Rich people and their minions seem to be the only force in opposition to the huge majority on this issue, and it’s a rich irony that as they consolidate their holdings and their political power in fewer and fewer hands, they make themselves that much more vulnerable and confront an ever less resistable tide. They seem oblivious to the hazard they’ve created for themselves. You may have noticed, if you watch interviews with movie stars, sports figures, and other multimillionaire celebrities, that they’re never asked what they do with all the money they make or whether they really think they deserve it. That sort of discussion might veer toward the problem rich people would rather not face, much less talk about: the huge number of ordinary people with no prospect of material comfort and little assurance of economic security. If these masses ever turned their dissatisfaction on those who control all the capital, it would be a sad day for the rich.

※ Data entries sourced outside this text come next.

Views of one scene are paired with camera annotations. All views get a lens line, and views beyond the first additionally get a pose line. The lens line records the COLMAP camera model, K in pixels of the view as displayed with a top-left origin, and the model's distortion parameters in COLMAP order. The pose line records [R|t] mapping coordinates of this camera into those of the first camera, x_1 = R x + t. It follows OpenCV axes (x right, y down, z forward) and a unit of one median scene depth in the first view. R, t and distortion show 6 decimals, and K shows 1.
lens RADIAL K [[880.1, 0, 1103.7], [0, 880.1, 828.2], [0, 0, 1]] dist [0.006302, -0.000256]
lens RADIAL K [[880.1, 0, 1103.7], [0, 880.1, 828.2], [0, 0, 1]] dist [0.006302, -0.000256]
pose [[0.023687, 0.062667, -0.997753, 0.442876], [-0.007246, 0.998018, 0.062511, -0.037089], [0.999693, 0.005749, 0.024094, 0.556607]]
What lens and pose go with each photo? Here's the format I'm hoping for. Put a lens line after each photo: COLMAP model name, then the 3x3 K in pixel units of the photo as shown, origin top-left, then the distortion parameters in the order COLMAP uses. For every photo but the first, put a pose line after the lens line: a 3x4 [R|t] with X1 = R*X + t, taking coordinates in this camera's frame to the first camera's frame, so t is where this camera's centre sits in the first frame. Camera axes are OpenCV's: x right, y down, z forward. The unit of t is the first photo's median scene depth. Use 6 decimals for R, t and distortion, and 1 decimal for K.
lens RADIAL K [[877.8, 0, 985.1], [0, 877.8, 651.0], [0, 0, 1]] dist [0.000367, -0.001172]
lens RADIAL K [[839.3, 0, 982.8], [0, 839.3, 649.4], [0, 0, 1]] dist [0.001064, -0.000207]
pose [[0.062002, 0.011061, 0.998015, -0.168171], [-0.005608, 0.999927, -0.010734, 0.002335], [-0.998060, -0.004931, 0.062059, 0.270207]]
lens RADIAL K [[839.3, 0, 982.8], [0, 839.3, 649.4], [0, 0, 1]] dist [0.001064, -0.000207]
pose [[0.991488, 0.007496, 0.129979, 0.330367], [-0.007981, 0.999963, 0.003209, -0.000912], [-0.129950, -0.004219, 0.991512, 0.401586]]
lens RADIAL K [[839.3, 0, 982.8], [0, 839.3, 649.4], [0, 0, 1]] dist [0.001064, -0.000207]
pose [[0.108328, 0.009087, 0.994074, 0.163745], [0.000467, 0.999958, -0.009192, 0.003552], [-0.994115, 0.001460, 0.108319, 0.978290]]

It’s common knowledge that most of us have food to eat and a roof over our heads only so long as we agree to the demands of our “creditors.” Creditors. we understand, are people who have more money than they need, so much that they can transfer their surpluses to those of us who don’t have enough, with the expectation of getting their money back, plus some extra as payment for sharing their excess The greater the need for money, workers know, the more the creditors charge you for it. The needy end up paying extra for what they need, and the creditors end up with all that extra, along with the surplus they started with. It’s not difficult to imagine the feelings this sort of arrangement elicits in the participants. Combine a high level of discontent with the inevitable demographic consequences of this scheme–the larger and more desperate the population of debtors, the smaller and less secure must be the class of creditors–and critical mass could come any day.

Nobody is surprised that the media are allied with the rich in this clash of classes. Like all our social institutions–including government at every level–the mass media are controlled and largely owned by the rich, and the “values” they promote are altogether commercial. The inexpressible worry of rich people is that the rest of us will grasp that our numbers–growing by the hour, as security gives way to servitude in household after household–give us strength. The mass media have been delegated to keep that knowledge from us. It’s not working.

In spite of the stream of disinformation, Workers are beginning to understand that only a tiny fraction of rich people’s surplus money is put out to improve the lot of humanity, and nearly all is distributed for the purpose of increasing the creditors’ holdings. Ordinary people are not persuaded that this sort of commerce is good for them, and they’re beginning to recognize the deficiencies in the system. So far, their obligations to creditors have kept them from doing anything to change it, but the appeal of the Occupy movement tells us that there is consensus on one point: for the good of humanity, rich people must be divested of their wealth.